Başka bir dünyadan bakan göze göre Güneş Sistemimiz nasıl görünürdü? NASA’nın MESSENGER uzay aracı ile bu soruya yanıt vermek için bir çalışma yapıldı. Yeni çalışma, daha önce de Gezgin-1 aracının 1990 yılında yolladığı Dünya görüntüsüne ek olarak çekilen 34 görüntünün birleştirilmesiyle elde edildi.
Washington Carnegie Enstitüsü MESSENGER projesi yöneticisi Sean Solomon: “Böylesi bir portreyi elde etmek MESSENGER ekibinin marifetidir. Bu görüntü Dünya’nın, 4,5 milyar yıl önce oluşan gezegen ailesinin bir üyesi olduğunu hatırlatır. Uzay aracımız ailenin en içteki üyesinin yakınındaki bir yörüngede dönmektedir ve dünya gibi gezegenlerin nasıl bir araya geldiğini ve nasıl geliştiğine yönelik soruların yanıtlarına yardımcı olmaktadır” diyor.

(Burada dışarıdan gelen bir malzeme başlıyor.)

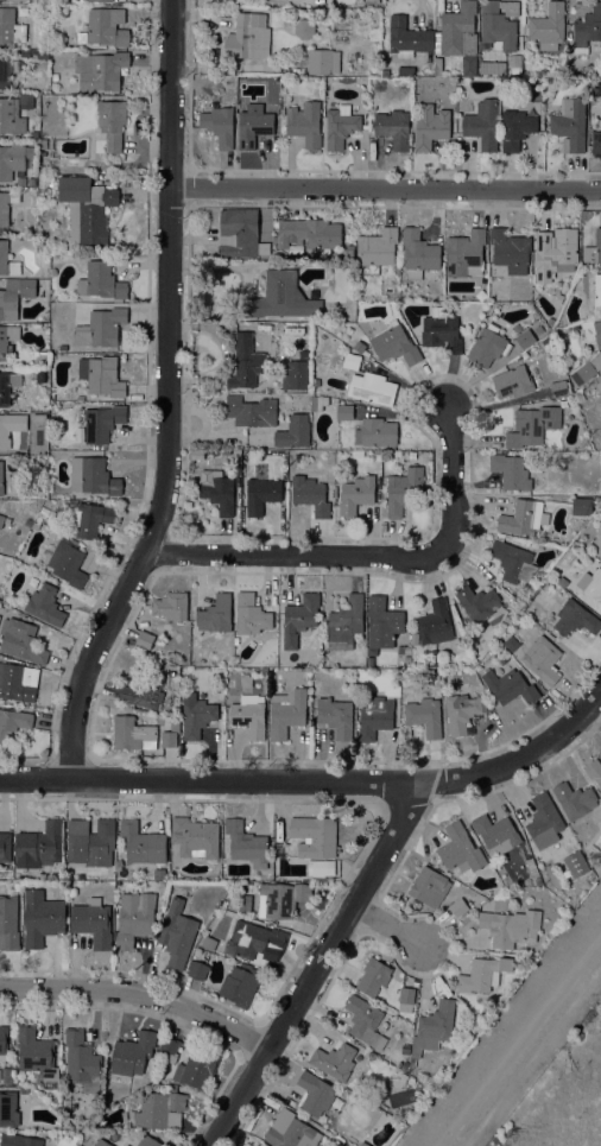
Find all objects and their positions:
building: (23, 0)
building: (43, 0)
building: (98, 1)
building: (371, 1)
building: (79, 2)
building: (499, 24)
building: (586, 25)
building: (10, 27)
building: (548, 27)
building: (105, 28)
building: (305, 29)
building: (457, 31)
building: (247, 36)
building: (408, 38)
building: (24, 53)
building: (42, 53)
building: (322, 61)
building: (516, 66)
building: (100, 70)
building: (4, 71)
building: (407, 72)
building: (54, 77)
building: (400, 79)
building: (25, 97)
building: (35, 114)
building: (11, 117)
building: (305, 124)
building: (483, 124)
building: (253, 125)
building: (570, 125)
building: (219, 126)
building: (109, 127)
building: (430, 127)
building: (340, 128)
building: (394, 128)
building: (516, 129)
building: (34, 134)
building: (42, 143)
building: (596, 144)
building: (13, 159)
building: (43, 168)
road: (344, 170)
building: (21, 181)
building: (31, 181)
road: (186, 187)
road: (386, 190)
building: (7, 205)
building: (86, 208)
building: (242, 234)
building: (310, 234)
building: (595, 248)
building: (376, 250)
building: (510, 250)
building: (419, 253)
building: (555, 253)
building: (465, 254)
building: (7, 261)
building: (396, 269)
building: (102, 282)
building: (563, 285)
building: (593, 291)
building: (17, 295)
building: (274, 295)
building: (481, 295)
building: (100, 328)
building: (538, 330)
building: (441, 331)
building: (597, 333)
building: (525, 339)
building: (547, 341)
building: (3, 342)
building: (395, 345)
building: (488, 346)
building: (351, 361)
building: (245, 362)
building: (587, 370)
building: (296, 373)
building: (102, 375)
building: (315, 382)
building: (512, 382)
building: (8, 386)
building: (599, 386)
building: (372, 388)
building: (558, 388)
building: (579, 396)
road: (169, 400)
building: (319, 402)
road: (476, 402)
building: (599, 404)
building: (251, 411)
building: (344, 412)
road: (147, 413)
building: (38, 417)
building: (102, 423)
building: (532, 426)
building: (10, 427)
building: (293, 432)
building: (376, 432)
building: (41, 449)
building: (232, 454)
building: (196, 455)
building: (511, 471)
building: (93, 476)
building: (1, 479)
building: (217, 490)
building: (402, 490)
building: (261, 491)
building: (356, 494)
building: (310, 495)
building: (582, 506)
building: (521, 518)
building: (89, 519)
building: (1, 521)
building: (27, 522)
building: (35, 526)
road: (163, 550)
road: (375, 556)
building: (512, 561)
building: (67, 564)
building: (590, 589)
building: (478, 602)
building: (45, 605)
building: (170, 606)
building: (215, 615)
building: (250, 615)
building: (299, 618)
building: (574, 618)
building: (345, 623)
building: (382, 623)
building: (435, 623)
building: (414, 638)
building: (144, 639)
building: (21, 641)
building: (511, 643)
building: (406, 650)
building: (542, 659)
building: (246, 680)
building: (18, 682)
building: (510, 687)
building: (145, 691)
building: (462, 711)
building: (286, 712)
building: (195, 715)
building: (249, 715)
building: (425, 716)
building: (336, 717)
building: (374, 717)
building: (13, 722)
building: (133, 733)
building: (171, 734)
road: (482, 749)
road: (388, 753)
road: (321, 755)
road: (299, 756)
road: (213, 757)
road: (235, 757)
road: (71, 760)
road: (434, 761)
road: (169, 764)
building: (594, 770)
road: (210, 782)
road: (434, 790)
road: (386, 793)
road: (489, 795)
road: (172, 798)
road: (409, 800)
building: (574, 800)
road: (276, 801)
road: (156, 802)
road: (260, 805)
building: (544, 821)
road: (424, 826)
building: (576, 830)
building: (496, 834)
building: (315, 836)
building: (195, 837)
building: (581, 838)
building: (90, 843)
building: (142, 843)
building: (246, 844)
building: (40, 845)
building: (5, 847)
building: (279, 849)
building: (459, 849)
building: (576, 864)
road: (352, 866)
building: (530, 866)
building: (321, 868)
road: (370, 872)
road: (350, 874)
building: (538, 881)
building: (17, 886)
building: (429, 887)
building: (273, 900)
building: (459, 907)
road: (368, 914)
building: (41, 917)
building: (134, 918)
building: (92, 922)
building: (8, 923)
road: (318, 924)
building: (509, 926)
road: (388, 927)
road: (435, 929)
building: (177, 934)
road: (452, 937)
building: (255, 941)
building: (209, 942)
road: (454, 942)
road: (444, 958)
road: (57, 964)
road: (74, 964)
road: (412, 965)
road: (143, 970)
building: (198, 970)
road: (295, 970)
road: (155, 974)
building: (483, 974)
building: (373, 976)
road: (426, 977)
building: (239, 986)
road: (188, 993)
road: (139, 994)
building: (406, 995)
road: (49, 1010)
road: (321, 1010)
road: (124, 1013)
road: (96, 1015)
road: (178, 1021)
building: (365, 1021)
road: (173, 1024)
building: (436, 1024)
park: (589, 1024)
road: (310, 1027)
road: (516, 1037)
building: (3, 1039)
road: (252, 1041)
building: (168, 1049)
building: (36, 1053)
building: (133, 1053)
building: (82, 1061)
building: (334, 1061)
building: (197, 1067)
building: (403, 1076)
road: (273, 1085)
building: (173, 1087)
building: (23, 1090)
building: (315, 1093)
road: (581, 1094)
building: (185, 1096)
road: (259, 1101)
building: (185, 1108)
building: (9, 1109)
building: (158, 1109)
building: (102, 1112)
building: (173, 1118)
building: (136, 1120)
road: (194, 1126)
building: (290, 1131)
road: (558, 1132)
building: (19, 1140)
building: (148, 1141)
building: (101, 1143)
building: (363, 1144)
building: (126, 1145)
building: (255, 1145)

Görüntüler MESSENGER’ın Geniş Açılı Kamerası (Wide Angle Camera-WAC) ile 3-16 Kasım 2010 tarihleri arasında alındı. Görüntülerde çok sönük olan ve 3 ile 4.4 milyar km uzaklıktaki Uranüs ve Neptün dışındaki gezegenler görüntülendi. Dünya’nın uydusu Ay, Jüpiter’in Galile uyduları (Callisto, Ganymade, Europa ve Io) görülebiliyor. Samanyolu’nun sarmal kollarından birinde yer alan Güneş Sistemi’ne ait bu çalışmada gökadamızın alt kısmı da görüntülendi.
Görüntüdeki eğrilen şeklin nedeni MESSENGER’in Güneş çevresinden dönmesi nedeniyle oluşmuştur.
Soloman’a göre böyle bir çalışmayı yapmak kolay değildir. “Çünkü baktığınız yerden gezegenlerin hepsini belirli bir süre içinde görmeye çalışıyorsunuz. Buna bir de Güneş’ten gelen güçlü ışımayı da katmak gerekir.”
MESSENGER’in gezegenleri ne zaman görebileceğini belirlemek için Johns Hopkins Üniversitesi Uygulamalı Fizik Laboratuvarı’ndan (APL) Hong Kang, Jet İticileri Laboratuarı’ndaki Güneş Sistemi Simülatörü kullandı.
“MESSENGER’in gezegenleri görebileceği zamanı belirlemek için simülatörü gezegenlerin koordinatlarını belirlemek için kullanmalıydım. Bu gezegenlerin MESSENGER’ın görüş alanına girdiğini doğrulamak içinse Merkür Çift Görüntüleme Sistemi adlı uydu aracı kiti kullanıldı” diyor.
MESSENGER ekibi daha sonra her gezegen için gerekli poz süresi hesapladı.
APL’den Nori Laslo: “Görsel büyüklükleri gezegenlere benzeyen yıldızların, önceden alınan görüntülerindeki poz sürelerini emsal belirledik.
“Her gezegen için dar açı kamerası ve geniş açılı kamerayla hem gezegenin şeklini hem de bulunduğu uzayı, yüksek çözünürlükte görüntüledik.”
Gezgin görüntüsü üzerinde çalışan Robin Vaughan: “Gezgin-1, Neptün’ün yakınından geçerken o sırada JPL’de optik navigasyon analizcisi olarak çalışıyordum. Aracın yörüngesini arka plandaki yıldızlara bakarak belirlemek görevimdi. Gezgin’in Güneş Sistemi çalışması birkaç yıl sonra yapıldı” diyor.
Teknik açıdan MESSENGER çalışması Gezgin-1 çalışmasına daha karışıktır. Vaughan: “Gezgin-1’in çalışmasını gerçekleştirdiği konumda Güneş oldukça sönük görünüyordu. İç Güneş Sistemi’nde bulunan MESSENGER ise güneşten gelen ışımayı arkasına alarak daha dar bir alanda çalışmasını tamamlamak zorundaydı” diyor.